===== The data
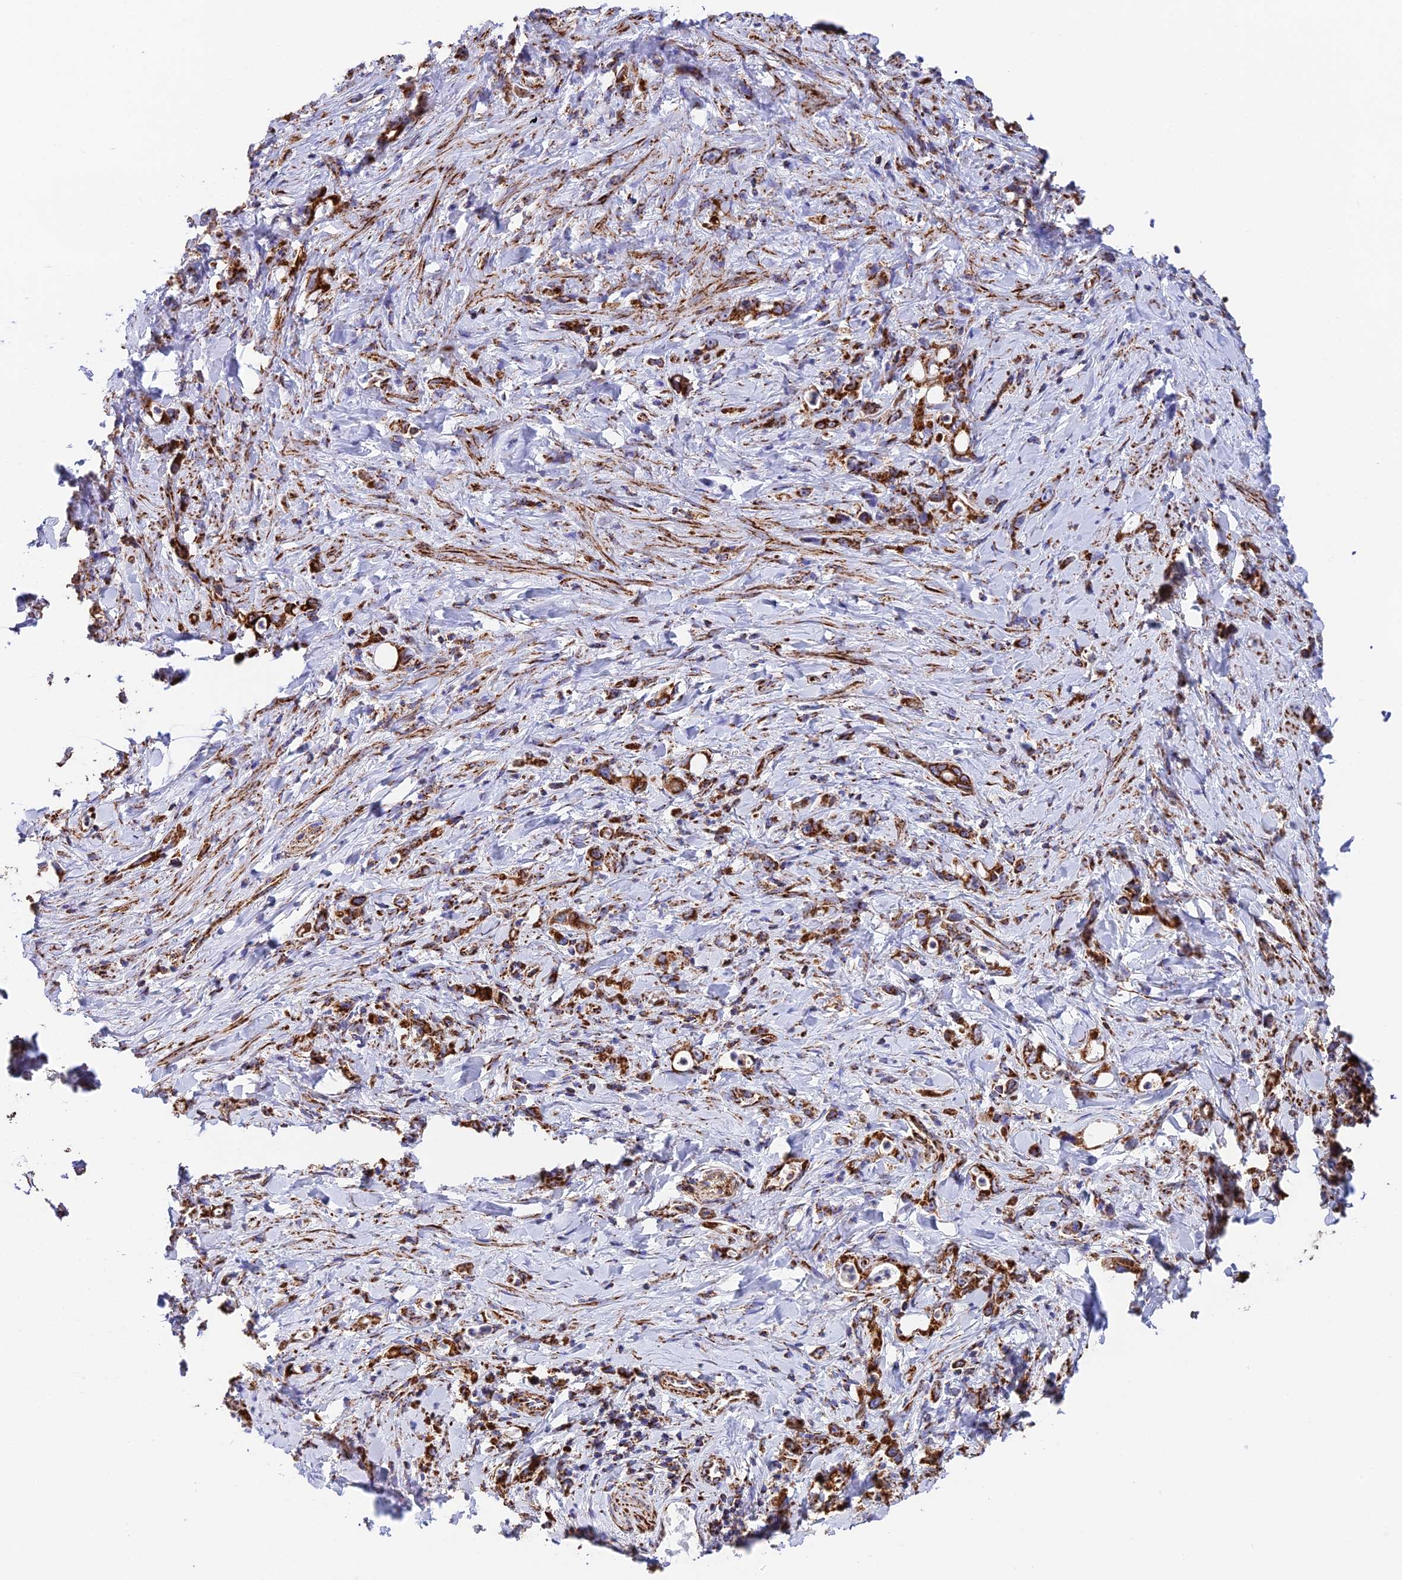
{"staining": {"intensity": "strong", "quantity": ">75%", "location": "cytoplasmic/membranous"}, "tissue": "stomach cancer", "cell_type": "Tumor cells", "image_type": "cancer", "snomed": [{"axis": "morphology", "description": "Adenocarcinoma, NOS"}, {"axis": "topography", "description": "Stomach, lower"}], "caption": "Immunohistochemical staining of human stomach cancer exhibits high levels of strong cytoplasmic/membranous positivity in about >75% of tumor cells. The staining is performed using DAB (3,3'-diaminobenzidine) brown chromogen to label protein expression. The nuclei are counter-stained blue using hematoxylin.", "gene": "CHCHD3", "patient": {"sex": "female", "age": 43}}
==========
===== The data
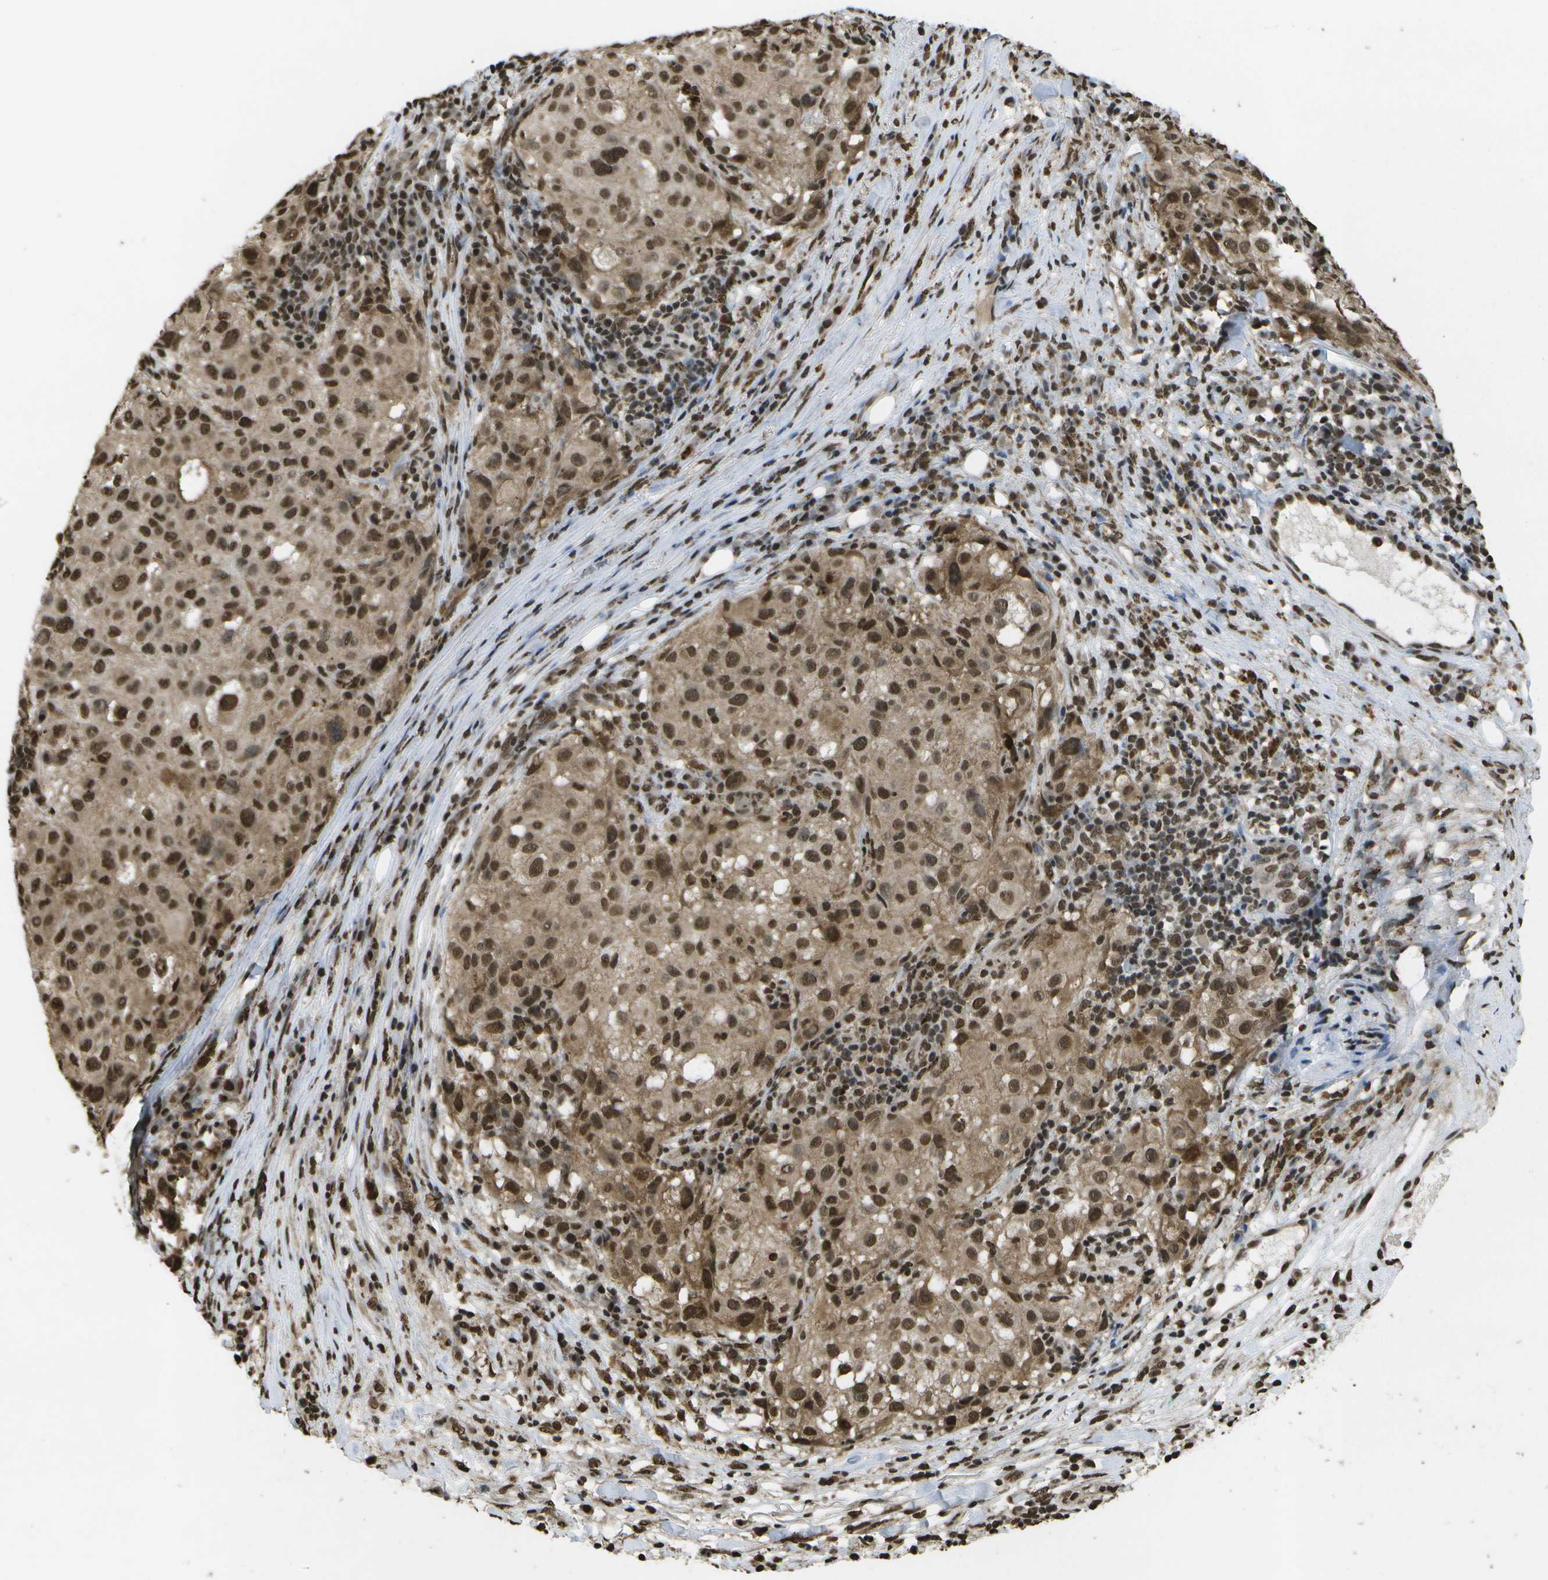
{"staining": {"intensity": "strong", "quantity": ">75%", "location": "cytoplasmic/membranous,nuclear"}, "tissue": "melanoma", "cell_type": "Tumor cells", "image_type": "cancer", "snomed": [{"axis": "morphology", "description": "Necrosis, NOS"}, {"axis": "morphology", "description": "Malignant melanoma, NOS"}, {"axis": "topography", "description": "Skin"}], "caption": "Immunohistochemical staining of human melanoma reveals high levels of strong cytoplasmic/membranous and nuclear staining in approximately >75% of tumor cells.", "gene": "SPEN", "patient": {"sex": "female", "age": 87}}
==========
===== The data
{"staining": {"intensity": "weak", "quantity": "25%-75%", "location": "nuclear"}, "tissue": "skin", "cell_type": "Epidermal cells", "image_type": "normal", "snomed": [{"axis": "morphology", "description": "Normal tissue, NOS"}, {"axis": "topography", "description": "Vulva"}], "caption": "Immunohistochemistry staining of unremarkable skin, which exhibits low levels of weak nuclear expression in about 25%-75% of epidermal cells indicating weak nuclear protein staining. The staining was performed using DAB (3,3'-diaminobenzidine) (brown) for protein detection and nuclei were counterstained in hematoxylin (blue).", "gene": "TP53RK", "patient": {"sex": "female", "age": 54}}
==========
• [What is required]: Read through the listing and copy each line in which the word "high" occurs.

• [Answer to the exercise]:
{"staining": {"intensity": "strong", "quantity": ">75%", "location": "cytoplasmic/membranous"}, "tissue": "stomach cancer", "cell_type": "Tumor cells", "image_type": "cancer", "snomed": [{"axis": "morphology", "description": "Adenocarcinoma, NOS"}, {"axis": "topography", "description": "Stomach, lower"}], "caption": "Immunohistochemical staining of human stomach cancer exhibits high levels of strong cytoplasmic/membranous positivity in about >75% of tumor cells. The staining is performed using DAB (3,3'-diaminobenzidine) brown chromogen to label protein expression. The nuclei are counter-stained blue using hematoxylin.", "gene": "CHCHD3", "patient": {"sex": "female", "age": 43}}
{"staining": {"intensity": "strong", "quantity": ">75%", "location": "cytoplasmic/membranous,nuclear"}, "tissue": "melanoma", "cell_type": "Tumor cells", "image_type": "cancer", "snomed": [{"axis": "morphology", "description": "Necrosis, NOS"}, {"axis": "morphology", "description": "Malignant melanoma, NOS"}, {"axis": "topography", "description": "Skin"}], "caption": "Immunohistochemical staining of human melanoma reveals high levels of strong cytoplasmic/membranous and nuclear staining in approximately >75% of tumor cells.", "gene": "SPEN", "patient": {"sex": "female", "age": 87}}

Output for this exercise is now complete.